Goal of the exercise — Once you have read the records below, print them again exactly as they stand.

Stored dataset items:
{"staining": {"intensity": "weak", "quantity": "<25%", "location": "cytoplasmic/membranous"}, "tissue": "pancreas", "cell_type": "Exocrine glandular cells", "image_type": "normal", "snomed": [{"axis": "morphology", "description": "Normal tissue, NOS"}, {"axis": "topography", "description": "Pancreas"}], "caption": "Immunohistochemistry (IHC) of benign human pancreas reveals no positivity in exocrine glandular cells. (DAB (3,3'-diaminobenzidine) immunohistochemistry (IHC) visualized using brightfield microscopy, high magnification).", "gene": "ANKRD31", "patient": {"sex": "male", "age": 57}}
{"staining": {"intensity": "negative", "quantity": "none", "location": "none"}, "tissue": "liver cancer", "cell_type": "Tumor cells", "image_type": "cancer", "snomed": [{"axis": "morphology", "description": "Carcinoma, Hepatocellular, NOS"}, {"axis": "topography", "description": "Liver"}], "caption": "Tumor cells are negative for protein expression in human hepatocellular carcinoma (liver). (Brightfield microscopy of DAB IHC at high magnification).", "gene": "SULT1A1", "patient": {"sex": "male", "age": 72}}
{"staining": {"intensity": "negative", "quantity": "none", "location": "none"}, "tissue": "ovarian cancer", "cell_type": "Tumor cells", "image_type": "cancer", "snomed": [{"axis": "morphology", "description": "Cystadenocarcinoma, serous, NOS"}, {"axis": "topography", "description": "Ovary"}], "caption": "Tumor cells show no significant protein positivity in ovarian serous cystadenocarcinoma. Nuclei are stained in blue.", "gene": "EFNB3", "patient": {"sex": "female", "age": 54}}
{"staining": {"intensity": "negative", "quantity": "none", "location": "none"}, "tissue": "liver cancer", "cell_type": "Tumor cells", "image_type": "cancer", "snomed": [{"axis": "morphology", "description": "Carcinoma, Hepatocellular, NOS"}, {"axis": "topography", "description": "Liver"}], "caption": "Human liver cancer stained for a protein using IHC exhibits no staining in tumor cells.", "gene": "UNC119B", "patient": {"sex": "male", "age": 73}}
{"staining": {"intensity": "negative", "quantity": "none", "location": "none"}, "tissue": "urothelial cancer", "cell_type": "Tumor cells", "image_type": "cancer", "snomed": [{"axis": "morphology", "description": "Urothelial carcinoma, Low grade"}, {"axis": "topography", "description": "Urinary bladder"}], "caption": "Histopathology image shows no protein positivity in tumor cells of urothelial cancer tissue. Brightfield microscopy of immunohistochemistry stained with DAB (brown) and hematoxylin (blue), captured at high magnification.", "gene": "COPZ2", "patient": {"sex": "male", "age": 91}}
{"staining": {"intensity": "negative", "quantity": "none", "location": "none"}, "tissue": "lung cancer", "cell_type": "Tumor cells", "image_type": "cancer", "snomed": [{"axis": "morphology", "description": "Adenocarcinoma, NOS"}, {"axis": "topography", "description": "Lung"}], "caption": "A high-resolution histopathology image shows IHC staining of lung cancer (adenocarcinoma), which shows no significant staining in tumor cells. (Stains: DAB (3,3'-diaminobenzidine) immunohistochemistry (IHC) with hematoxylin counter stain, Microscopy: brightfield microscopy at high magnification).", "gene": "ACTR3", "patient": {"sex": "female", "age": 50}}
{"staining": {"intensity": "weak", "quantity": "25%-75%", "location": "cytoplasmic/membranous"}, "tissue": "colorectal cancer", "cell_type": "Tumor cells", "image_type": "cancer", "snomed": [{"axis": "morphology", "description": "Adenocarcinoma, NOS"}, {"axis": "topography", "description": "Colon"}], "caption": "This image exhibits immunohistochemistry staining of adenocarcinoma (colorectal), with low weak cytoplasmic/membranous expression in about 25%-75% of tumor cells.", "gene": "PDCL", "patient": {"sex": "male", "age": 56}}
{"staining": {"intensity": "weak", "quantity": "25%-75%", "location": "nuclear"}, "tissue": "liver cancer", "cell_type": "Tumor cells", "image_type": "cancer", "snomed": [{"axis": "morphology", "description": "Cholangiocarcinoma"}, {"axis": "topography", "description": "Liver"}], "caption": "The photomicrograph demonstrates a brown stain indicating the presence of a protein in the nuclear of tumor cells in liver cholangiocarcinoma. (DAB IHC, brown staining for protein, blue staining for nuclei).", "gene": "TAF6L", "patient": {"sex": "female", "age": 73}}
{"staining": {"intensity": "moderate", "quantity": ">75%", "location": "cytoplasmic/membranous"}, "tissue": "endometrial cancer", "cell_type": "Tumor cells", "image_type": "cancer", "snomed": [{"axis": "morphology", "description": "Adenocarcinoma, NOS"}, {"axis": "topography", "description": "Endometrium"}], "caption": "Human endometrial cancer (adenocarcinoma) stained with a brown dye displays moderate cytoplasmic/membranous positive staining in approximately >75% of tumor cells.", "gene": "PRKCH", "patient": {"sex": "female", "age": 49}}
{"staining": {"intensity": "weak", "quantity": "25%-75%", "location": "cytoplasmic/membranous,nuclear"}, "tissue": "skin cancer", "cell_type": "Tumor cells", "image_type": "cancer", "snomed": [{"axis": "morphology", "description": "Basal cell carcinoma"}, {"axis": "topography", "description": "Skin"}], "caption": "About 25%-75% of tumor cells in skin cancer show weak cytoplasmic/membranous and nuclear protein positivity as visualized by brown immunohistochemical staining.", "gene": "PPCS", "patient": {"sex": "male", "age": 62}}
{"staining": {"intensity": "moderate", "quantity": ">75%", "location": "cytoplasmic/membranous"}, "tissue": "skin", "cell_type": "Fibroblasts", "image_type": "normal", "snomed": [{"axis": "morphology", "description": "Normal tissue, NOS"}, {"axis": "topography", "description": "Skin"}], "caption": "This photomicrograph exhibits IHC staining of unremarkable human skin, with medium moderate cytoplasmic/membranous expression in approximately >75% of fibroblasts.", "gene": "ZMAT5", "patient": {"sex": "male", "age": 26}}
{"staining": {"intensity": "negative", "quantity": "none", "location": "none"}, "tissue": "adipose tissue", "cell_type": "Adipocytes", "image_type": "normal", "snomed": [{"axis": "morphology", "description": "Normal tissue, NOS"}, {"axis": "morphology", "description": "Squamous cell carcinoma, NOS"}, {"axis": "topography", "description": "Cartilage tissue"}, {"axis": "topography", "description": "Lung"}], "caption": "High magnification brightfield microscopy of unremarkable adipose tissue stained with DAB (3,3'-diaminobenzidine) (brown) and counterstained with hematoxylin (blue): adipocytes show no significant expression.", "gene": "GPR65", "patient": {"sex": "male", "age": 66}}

Response —
{"staining": {"intensity": "weak", "quantity": "<25%", "location": "cytoplasmic/membranous"}, "tissue": "pancreas", "cell_type": "Exocrine glandular cells", "image_type": "normal", "snomed": [{"axis": "morphology", "description": "Normal tissue, NOS"}, {"axis": "topography", "description": "Pancreas"}], "caption": "Immunohistochemistry (IHC) of benign human pancreas reveals no positivity in exocrine glandular cells. (DAB (3,3'-diaminobenzidine) immunohistochemistry (IHC) visualized using brightfield microscopy, high magnification).", "gene": "ANKRD31", "patient": {"sex": "male", "age": 57}}
{"staining": {"intensity": "negative", "quantity": "none", "location": "none"}, "tissue": "liver cancer", "cell_type": "Tumor cells", "image_type": "cancer", "snomed": [{"axis": "morphology", "description": "Carcinoma, Hepatocellular, NOS"}, {"axis": "topography", "description": "Liver"}], "caption": "Tumor cells are negative for protein expression in human hepatocellular carcinoma (liver). (Brightfield microscopy of DAB IHC at high magnification).", "gene": "SULT1A1", "patient": {"sex": "male", "age": 72}}
{"staining": {"intensity": "negative", "quantity": "none", "location": "none"}, "tissue": "ovarian cancer", "cell_type": "Tumor cells", "image_type": "cancer", "snomed": [{"axis": "morphology", "description": "Cystadenocarcinoma, serous, NOS"}, {"axis": "topography", "description": "Ovary"}], "caption": "Tumor cells show no significant protein positivity in ovarian serous cystadenocarcinoma. Nuclei are stained in blue.", "gene": "EFNB3", "patient": {"sex": "female", "age": 54}}
{"staining": {"intensity": "negative", "quantity": "none", "location": "none"}, "tissue": "liver cancer", "cell_type": "Tumor cells", "image_type": "cancer", "snomed": [{"axis": "morphology", "description": "Carcinoma, Hepatocellular, NOS"}, {"axis": "topography", "description": "Liver"}], "caption": "Human liver cancer stained for a protein using IHC exhibits no staining in tumor cells.", "gene": "UNC119B", "patient": {"sex": "male", "age": 73}}
{"staining": {"intensity": "negative", "quantity": "none", "location": "none"}, "tissue": "urothelial cancer", "cell_type": "Tumor cells", "image_type": "cancer", "snomed": [{"axis": "morphology", "description": "Urothelial carcinoma, Low grade"}, {"axis": "topography", "description": "Urinary bladder"}], "caption": "Histopathology image shows no protein positivity in tumor cells of urothelial cancer tissue. Brightfield microscopy of immunohistochemistry stained with DAB (brown) and hematoxylin (blue), captured at high magnification.", "gene": "COPZ2", "patient": {"sex": "male", "age": 91}}
{"staining": {"intensity": "negative", "quantity": "none", "location": "none"}, "tissue": "lung cancer", "cell_type": "Tumor cells", "image_type": "cancer", "snomed": [{"axis": "morphology", "description": "Adenocarcinoma, NOS"}, {"axis": "topography", "description": "Lung"}], "caption": "A high-resolution histopathology image shows IHC staining of lung cancer (adenocarcinoma), which shows no significant staining in tumor cells. (Stains: DAB (3,3'-diaminobenzidine) immunohistochemistry (IHC) with hematoxylin counter stain, Microscopy: brightfield microscopy at high magnification).", "gene": "ACTR3", "patient": {"sex": "female", "age": 50}}
{"staining": {"intensity": "weak", "quantity": "25%-75%", "location": "cytoplasmic/membranous"}, "tissue": "colorectal cancer", "cell_type": "Tumor cells", "image_type": "cancer", "snomed": [{"axis": "morphology", "description": "Adenocarcinoma, NOS"}, {"axis": "topography", "description": "Colon"}], "caption": "This image exhibits immunohistochemistry staining of adenocarcinoma (colorectal), with low weak cytoplasmic/membranous expression in about 25%-75% of tumor cells.", "gene": "PDCL", "patient": {"sex": "male", "age": 56}}
{"staining": {"intensity": "weak", "quantity": "25%-75%", "location": "nuclear"}, "tissue": "liver cancer", "cell_type": "Tumor cells", "image_type": "cancer", "snomed": [{"axis": "morphology", "description": "Cholangiocarcinoma"}, {"axis": "topography", "description": "Liver"}], "caption": "The photomicrograph demonstrates a brown stain indicating the presence of a protein in the nuclear of tumor cells in liver cholangiocarcinoma. (DAB IHC, brown staining for protein, blue staining for nuclei).", "gene": "TAF6L", "patient": {"sex": "female", "age": 73}}
{"staining": {"intensity": "moderate", "quantity": ">75%", "location": "cytoplasmic/membranous"}, "tissue": "endometrial cancer", "cell_type": "Tumor cells", "image_type": "cancer", "snomed": [{"axis": "morphology", "description": "Adenocarcinoma, NOS"}, {"axis": "topography", "description": "Endometrium"}], "caption": "Human endometrial cancer (adenocarcinoma) stained with a brown dye displays moderate cytoplasmic/membranous positive staining in approximately >75% of tumor cells.", "gene": "PRKCH", "patient": {"sex": "female", "age": 49}}
{"staining": {"intensity": "weak", "quantity": "25%-75%", "location": "cytoplasmic/membranous,nuclear"}, "tissue": "skin cancer", "cell_type": "Tumor cells", "image_type": "cancer", "snomed": [{"axis": "morphology", "description": "Basal cell carcinoma"}, {"axis": "topography", "description": "Skin"}], "caption": "About 25%-75% of tumor cells in skin cancer show weak cytoplasmic/membranous and nuclear protein positivity as visualized by brown immunohistochemical staining.", "gene": "PPCS", "patient": {"sex": "male", "age": 62}}
{"staining": {"intensity": "moderate", "quantity": ">75%", "location": "cytoplasmic/membranous"}, "tissue": "skin", "cell_type": "Fibroblasts", "image_type": "normal", "snomed": [{"axis": "morphology", "description": "Normal tissue, NOS"}, {"axis": "topography", "description": "Skin"}], "caption": "This photomicrograph exhibits IHC staining of unremarkable human skin, with medium moderate cytoplasmic/membranous expression in approximately >75% of fibroblasts.", "gene": "ZMAT5", "patient": {"sex": "male", "age": 26}}
{"staining": {"intensity": "negative", "quantity": "none", "location": "none"}, "tissue": "adipose tissue", "cell_type": "Adipocytes", "image_type": "normal", "snomed": [{"axis": "morphology", "description": "Normal tissue, NOS"}, {"axis": "morphology", "description": "Squamous cell carcinoma, NOS"}, {"axis": "topography", "description": "Cartilage tissue"}, {"axis": "topography", "description": "Lung"}], "caption": "High magnification brightfield microscopy of unremarkable adipose tissue stained with DAB (3,3'-diaminobenzidine) (brown) and counterstained with hematoxylin (blue): adipocytes show no significant expression.", "gene": "GPR65", "patient": {"sex": "male", "age": 66}}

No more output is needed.